Manon: Ça pollue très peu ce que tu fais, finalement.
Blaise: Oui, mais ça pollue plus que si je ne le faisais pas. Je fais des spectacles alors que je pourrais être sur un bateau en train de ramasser des déchets dans l’océan, par exemple. Mais je fais des spectacles d’humour parce que pour mon égo, c’est quand même plus agréable de se faire applaudir. C’est ingérable l’éco-anxiété. Il faut respirer, boire du thé, regarder un bon Marvel de merde en se disant “Ok, alors eux, ils ont encore moins bien compris que moi”.
Manon: Tu m’as déjà dit une ou deux fois – et je suis d’accord avec toi – que les humain·e·s prennent passablement d’énergie dans la vie en général. Est-ce que tu préfères la compagnie de tes chats?

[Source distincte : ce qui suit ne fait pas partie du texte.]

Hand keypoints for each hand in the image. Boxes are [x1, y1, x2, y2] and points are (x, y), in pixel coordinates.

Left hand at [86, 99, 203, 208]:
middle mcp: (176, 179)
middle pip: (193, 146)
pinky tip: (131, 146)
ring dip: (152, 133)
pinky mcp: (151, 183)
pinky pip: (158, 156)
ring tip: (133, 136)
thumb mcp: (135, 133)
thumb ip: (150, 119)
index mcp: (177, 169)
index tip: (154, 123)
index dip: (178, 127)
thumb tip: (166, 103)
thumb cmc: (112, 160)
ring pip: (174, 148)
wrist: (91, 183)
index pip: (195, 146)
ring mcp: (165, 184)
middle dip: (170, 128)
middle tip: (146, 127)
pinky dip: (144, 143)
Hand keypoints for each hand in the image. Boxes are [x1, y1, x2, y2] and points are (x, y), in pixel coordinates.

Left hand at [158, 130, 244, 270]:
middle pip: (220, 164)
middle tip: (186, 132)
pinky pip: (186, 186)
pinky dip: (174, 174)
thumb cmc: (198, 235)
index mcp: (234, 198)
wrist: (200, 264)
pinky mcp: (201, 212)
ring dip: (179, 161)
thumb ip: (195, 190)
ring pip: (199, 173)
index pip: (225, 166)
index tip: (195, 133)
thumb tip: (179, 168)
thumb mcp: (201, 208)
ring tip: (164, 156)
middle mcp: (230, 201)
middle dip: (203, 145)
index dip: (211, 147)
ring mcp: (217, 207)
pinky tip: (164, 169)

Blaise: Oui. Mais sans être dans les extrêmes du type “Plus je connais les humain·e·s, plus je préfère les bêtes.”. Il y a des moments où je suis content qu’il n’y ait pas d’humain·e·s. Et il pourrait aussi ne pas y avoir de bêtes non plus, ça ne serait pas grave.
Manon: Ton amoureuse et toi prenez quand même vos chats partout avec vous, non?

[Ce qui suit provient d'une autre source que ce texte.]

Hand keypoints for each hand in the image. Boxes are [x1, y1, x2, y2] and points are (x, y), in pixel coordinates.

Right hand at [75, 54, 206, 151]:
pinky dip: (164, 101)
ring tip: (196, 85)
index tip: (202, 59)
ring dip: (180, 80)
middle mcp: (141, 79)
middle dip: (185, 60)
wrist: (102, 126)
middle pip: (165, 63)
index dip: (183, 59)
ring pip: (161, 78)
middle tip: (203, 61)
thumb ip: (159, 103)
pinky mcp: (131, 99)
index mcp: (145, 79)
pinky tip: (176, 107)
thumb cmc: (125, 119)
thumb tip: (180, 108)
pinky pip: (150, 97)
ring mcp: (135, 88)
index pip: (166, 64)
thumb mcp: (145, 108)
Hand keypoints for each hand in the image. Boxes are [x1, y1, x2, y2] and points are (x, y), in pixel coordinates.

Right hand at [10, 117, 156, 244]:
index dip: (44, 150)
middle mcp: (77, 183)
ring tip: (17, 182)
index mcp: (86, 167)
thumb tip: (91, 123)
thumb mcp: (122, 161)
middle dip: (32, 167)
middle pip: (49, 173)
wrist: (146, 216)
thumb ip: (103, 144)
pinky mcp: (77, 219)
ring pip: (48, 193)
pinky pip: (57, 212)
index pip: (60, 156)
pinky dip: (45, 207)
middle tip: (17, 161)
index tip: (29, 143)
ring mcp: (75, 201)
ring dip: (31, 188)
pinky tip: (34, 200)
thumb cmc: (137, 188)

Blaise: T’as le biais des réseaux sociaux! Parce que dès qu’ils font une connerie, je filme et je post. On ne prend que Q avec nous car Frafr est très indépendante. On ne peut pas la prendre parce qu’elle refuse le contact. C’est une autre source d’anxiété pour moi parce que, c’est mon chat – c’est moi qui la nourrit et c’est moi qui l’ai adoptée -, mais concrètement, elle ne vit pas chez nous. Elle n’est jamais à l’intérieur et elle déteste l’autre chat, c’est un enfer. Parfois, on ne la voit pas pendant plusieurs jours. Et donc, je m’inquiète. Mais pour rien. Elle fait sa vie.

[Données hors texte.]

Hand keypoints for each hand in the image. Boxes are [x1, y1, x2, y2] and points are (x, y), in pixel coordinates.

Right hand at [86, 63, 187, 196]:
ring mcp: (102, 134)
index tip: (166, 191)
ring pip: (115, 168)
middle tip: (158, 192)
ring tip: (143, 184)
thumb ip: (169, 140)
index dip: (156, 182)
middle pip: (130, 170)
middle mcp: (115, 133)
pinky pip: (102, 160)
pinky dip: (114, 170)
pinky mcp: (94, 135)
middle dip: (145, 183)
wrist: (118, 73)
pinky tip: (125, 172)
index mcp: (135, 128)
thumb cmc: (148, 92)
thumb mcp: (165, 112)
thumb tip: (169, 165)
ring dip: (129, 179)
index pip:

Manon: Quelle est l’origine de son nom?
Blaise: Son nom entier, c’est Madame Frafron du Jabron. Je crois que ça n’a aucun sens. Le Jabron, c’est un cours d’eau. Le mot nous faisait rire. Et Madame, ça nous a aussi toujours fait rire pour un animal.
Manon: Qu’est ce qu’on peut te souhaiter pour la suite?
Blaise: D’avoir le temps de faire tout ce que je veux.

Planifier du temps pour se reposer, ne pas hésiter à s’investir fort dans ce qui nous tient à coeur et nous rend heureux·se·s, incarner ses positions. Le tout avec humour et humilité, bien entendu! Je ne sais pas pour vous, mais je trouve que ce sont de nobles intentions, que je compte bien tenter d’appliquer. Au fur et à mesure des années et des discussions, Blaise m’inspire toujours beaucoup – en plus de me faire vraiment rire. Je ne peux que chaudement vous recommander d’aller voir son spectacle Pain Surprise – entièrement improvisé en fonction des mots proposés par le public! – qu’il jouera au Théâtre Boulimie les 23 février, 30 mars, 27 avril, 11 mai et 8 juin prochains. Merci Blaise de toujours prendre aussi joyeusement le temps de bavarder avec moi, de nous faire prendre du recul et donc de l’élan avec humour. Que le temps s’assouplisse pour que tu aies l’énergie de continuer sur ta lancée!